Das Lokal wird lange geschlossen bleiben, bis "die Brandruine mit vereinten Kräften beseitigt" ist, wie man derzeit noch auf der Webseite des Platzes lesen kann. Wieder mal ein Fall, wo einem klar wird, wie gut es ist, nicht "zur falschen Zeit" am "richtigen Ort" zu sein!
Unser erster Abend verläuft dagegen deutlich ruhiger und in Gedanken ist man bereits eher beim nächsten Tag ...
Samstag, 13.08.2016: Heute wollen wir nun "endlich mal wieder" () in Frankreich ankommen - aber steckenbleiben im Land wollen wir nun diesmal wirklich nicht! Zur französischen Grenze ist es von unserem Platz aus nicht mehr weit und damit sind auch die Navi-Probleme zu Ende, denn unsere erfreulicherweise geladene Garmin Kachel beginnt genau hier ...
Insgesamt sind es aber heute doch mehr als 500 km bis zu unserem ersten Halt in Frankreich: Wir wollen nach Seraucourt-le-Grand und ins dortige Camping du Vivier aux Carpes. Dieser Platz in der Picardie soll ganz idyllisch liegen und ist nicht weit entfernt von den Schlachtfeldern des Ersten Weltkriegs, mit dem wir uns allerdings erst bei unserer Rückfahrt noch näher beschäftigen werden.
Je näher wir unserem Ziel kommen, umso mehr stellt sich die Frage, ob wir hier wirklich richtig sind: Die Umgebung wird immer ländlicher, teilweise rollen wir bereits auf Wirtschaftswegen dahin und gerade so vorbei an landwirtschaftlichen Maschinen, hier soll tatsächlich bald ein Campingplatz kommen ..?
Die Bedenken legen sich, als wir das kleine Örtchen erreichen, das nur weniger als tausend Einwohner haben soll.

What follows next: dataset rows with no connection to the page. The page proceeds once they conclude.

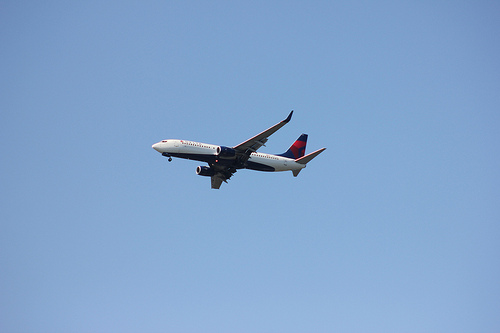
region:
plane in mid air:
[143, 100, 343, 202]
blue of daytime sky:
[369, 34, 461, 111]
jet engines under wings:
[192, 141, 245, 182]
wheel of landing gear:
[162, 153, 179, 168]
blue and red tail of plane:
[280, 129, 318, 161]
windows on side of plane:
[178, 142, 210, 150]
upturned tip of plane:
[275, 101, 300, 133]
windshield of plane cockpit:
[156, 136, 176, 149]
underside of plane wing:
[242, 134, 269, 154]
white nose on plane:
[145, 140, 170, 155]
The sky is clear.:
[338, 148, 450, 301]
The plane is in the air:
[130, 100, 325, 215]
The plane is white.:
[140, 93, 246, 150]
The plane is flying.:
[151, 109, 351, 211]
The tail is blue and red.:
[277, 129, 312, 156]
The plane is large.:
[131, 98, 366, 206]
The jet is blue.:
[212, 138, 232, 170]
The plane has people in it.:
[126, 78, 343, 220]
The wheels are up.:
[129, 98, 329, 223]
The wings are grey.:
[144, 109, 308, 214]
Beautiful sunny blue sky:
[0, 0, 498, 330]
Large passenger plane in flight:
[135, 101, 335, 201]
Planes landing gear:
[161, 150, 173, 160]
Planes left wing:
[226, 105, 297, 150]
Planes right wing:
[185, 160, 235, 192]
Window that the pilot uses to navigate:
[156, 135, 171, 145]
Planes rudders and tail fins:
[277, 130, 332, 180]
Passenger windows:
[180, 140, 220, 150]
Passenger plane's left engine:
[210, 140, 240, 160]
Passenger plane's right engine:
[191, 160, 221, 181]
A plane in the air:
[128, 102, 338, 199]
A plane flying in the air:
[122, 83, 343, 203]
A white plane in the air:
[129, 92, 334, 192]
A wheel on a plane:
[160, 151, 179, 166]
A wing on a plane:
[221, 98, 297, 147]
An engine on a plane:
[214, 140, 239, 165]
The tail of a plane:
[277, 130, 330, 180]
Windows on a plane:
[175, 137, 216, 149]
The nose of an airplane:
[140, 130, 180, 157]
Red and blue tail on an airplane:
[283, 127, 325, 182]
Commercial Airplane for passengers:
[147, 105, 357, 200]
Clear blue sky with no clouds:
[65, 212, 267, 283]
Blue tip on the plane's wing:
[230, 92, 307, 127]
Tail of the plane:
[287, 122, 332, 188]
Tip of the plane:
[117, 127, 197, 157]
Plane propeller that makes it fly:
[202, 132, 242, 157]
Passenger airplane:
[125, 97, 355, 209]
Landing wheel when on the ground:
[150, 155, 180, 165]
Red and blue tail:
[280, 130, 320, 155]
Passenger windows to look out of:
[175, 140, 213, 150]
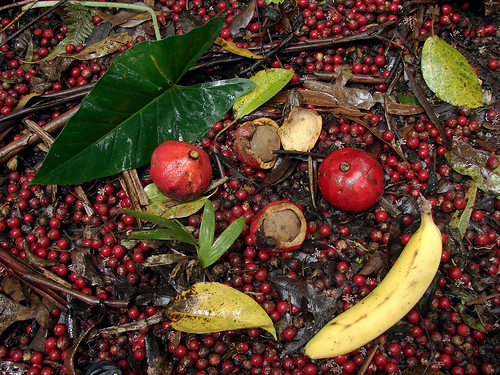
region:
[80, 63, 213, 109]
Large green leaf on ground.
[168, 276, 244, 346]
Yellow leaf on ground.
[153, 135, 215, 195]
Red nut laying on ground.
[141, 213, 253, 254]
Green leaves laying on ground.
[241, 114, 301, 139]
Cracked open nut laying on ground.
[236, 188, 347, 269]
Cracked open nut laying on ground.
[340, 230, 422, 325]
Yellow banana laying on ground.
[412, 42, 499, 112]
Green leaf laying on ground.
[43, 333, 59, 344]
Red berries laying on ground.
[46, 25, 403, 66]
Brown twigs laying on ground.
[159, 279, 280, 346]
yellow leaf with stem end starting to die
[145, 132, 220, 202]
pomegranate laying on leaves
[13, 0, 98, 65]
single fern branch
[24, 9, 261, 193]
large heart shaped green leaf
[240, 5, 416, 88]
twigs laying on cranberries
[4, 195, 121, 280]
cranberries laying on ground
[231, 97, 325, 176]
red pomegranate broke in half and hollowed out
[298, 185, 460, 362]
banana laying on cranberries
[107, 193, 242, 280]
plant growing up through ground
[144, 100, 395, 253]
pomegranates laying on cranberries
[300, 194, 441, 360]
the banana that hasn't been peeled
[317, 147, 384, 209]
the pomegranate on the ground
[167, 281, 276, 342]
the leaf near the banana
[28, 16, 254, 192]
the big green leaf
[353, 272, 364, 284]
the cranberry on the ground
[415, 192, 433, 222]
the stem of the banana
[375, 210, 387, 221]
the cranberry on the ground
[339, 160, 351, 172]
the stem on the pomegranate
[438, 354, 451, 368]
the cranberry on the ground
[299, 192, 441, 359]
the brown marks on the banana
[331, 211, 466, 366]
the banana is yellow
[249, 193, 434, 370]
the banana is yellow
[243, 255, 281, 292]
the red coffee ground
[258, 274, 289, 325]
the red coffee ground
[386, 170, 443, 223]
the red coffee ground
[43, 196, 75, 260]
the red coffee ground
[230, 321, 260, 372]
the red coffee ground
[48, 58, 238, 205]
a big green leaf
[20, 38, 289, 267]
a big green leaf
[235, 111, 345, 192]
fruit's skin is starting to rot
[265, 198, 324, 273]
fruit's skin is starting to rot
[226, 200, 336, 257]
fruit's skin is starting to rot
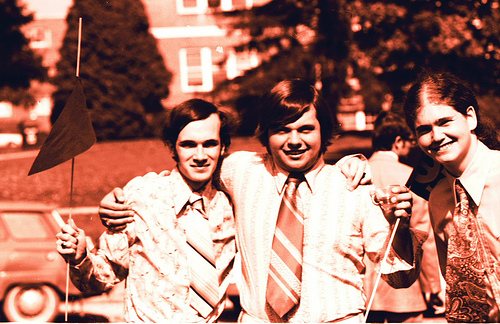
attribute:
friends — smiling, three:
[53, 77, 499, 317]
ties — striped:
[258, 174, 316, 321]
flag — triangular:
[49, 37, 100, 319]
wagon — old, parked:
[2, 195, 126, 315]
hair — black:
[161, 106, 210, 130]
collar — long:
[153, 170, 194, 215]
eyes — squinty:
[176, 125, 223, 154]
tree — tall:
[53, 0, 166, 137]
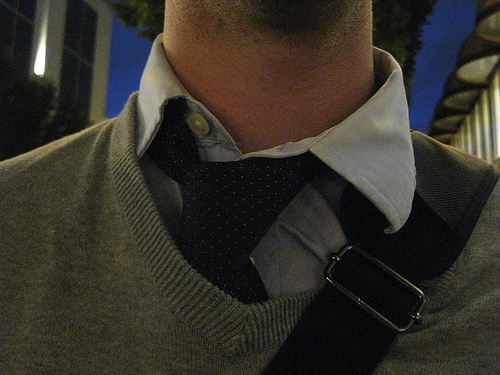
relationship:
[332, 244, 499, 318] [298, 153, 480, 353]
attachment for adjusting strap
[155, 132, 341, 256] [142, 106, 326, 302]
knot in top of neck tie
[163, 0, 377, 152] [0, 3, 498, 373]
neck of male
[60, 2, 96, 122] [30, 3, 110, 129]
window with frame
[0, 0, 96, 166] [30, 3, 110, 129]
window with frame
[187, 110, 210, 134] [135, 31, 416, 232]
button on collar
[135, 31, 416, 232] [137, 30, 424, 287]
collar of shirt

Hinweisschilder zum Fluss Somme, Weltkriegsdenkmäler und ein großer britischer Soldatenfriedhof mit überwiegend Gefallenen des Ersten Weltkriegs sind hier dominierend. Wohl auch auf die Durchfahrt entsprechend vieler britischer Touristen weist ein Schild hin, das die Fahrer zur Einhaltung der richtigen Straßenseite ermahnt: "Keep right" heißt es unmissverständlich. Und so werden wir heute schon daran erinnert, dass uns bereits bald ein genau so verbindliches "Keep left" droht ...
Das Camp ist tatsächlich vorhanden und verbreitet trotz der gewöhnungsbedürftig engen Stellplätze doch eine ganz angenehme Atmosphäre nach dieser Anreise: Ein kleines Gebäude mit Bar-Restaurant wird später öffnen und eine Hecke trennt uns vom Nachbarn, hinter uns liegt ein kleines Gewässer. Auf Anglerfreuden in dieser Gegend weist ein recht großes Schild am Platz unübersehbar hin.
Ein Rundgang im malerischen kleinen Ort wird mit einem Einkauf im wohl einzigen Tante-Emma Laden verbunden: Die "Tante Emma" dort ist so nett, dass man später bei ihr noch weiteren Wein kaufen wird. Das prächtig aussehende Baguette will sie eigentlich nicht mehr verkaufen, weil es von "heute morgen" sei - wir sind tatsächlich wieder in Frankreich!
Einen Besuch im kleinen Lokal gibt es aufgrund des Angebotes heute Abend nicht, stattdessen wird standesgemäß an Bord auf "Kochen unterwegs" umgeschwenkt. Bei einem leckeren Abendessen mit passendem französischen Wein kann man heute dafür ausgiebig bestes Wetter und idyllischen Mondschein genießen - ein sehr gelungener Tagesabschluss!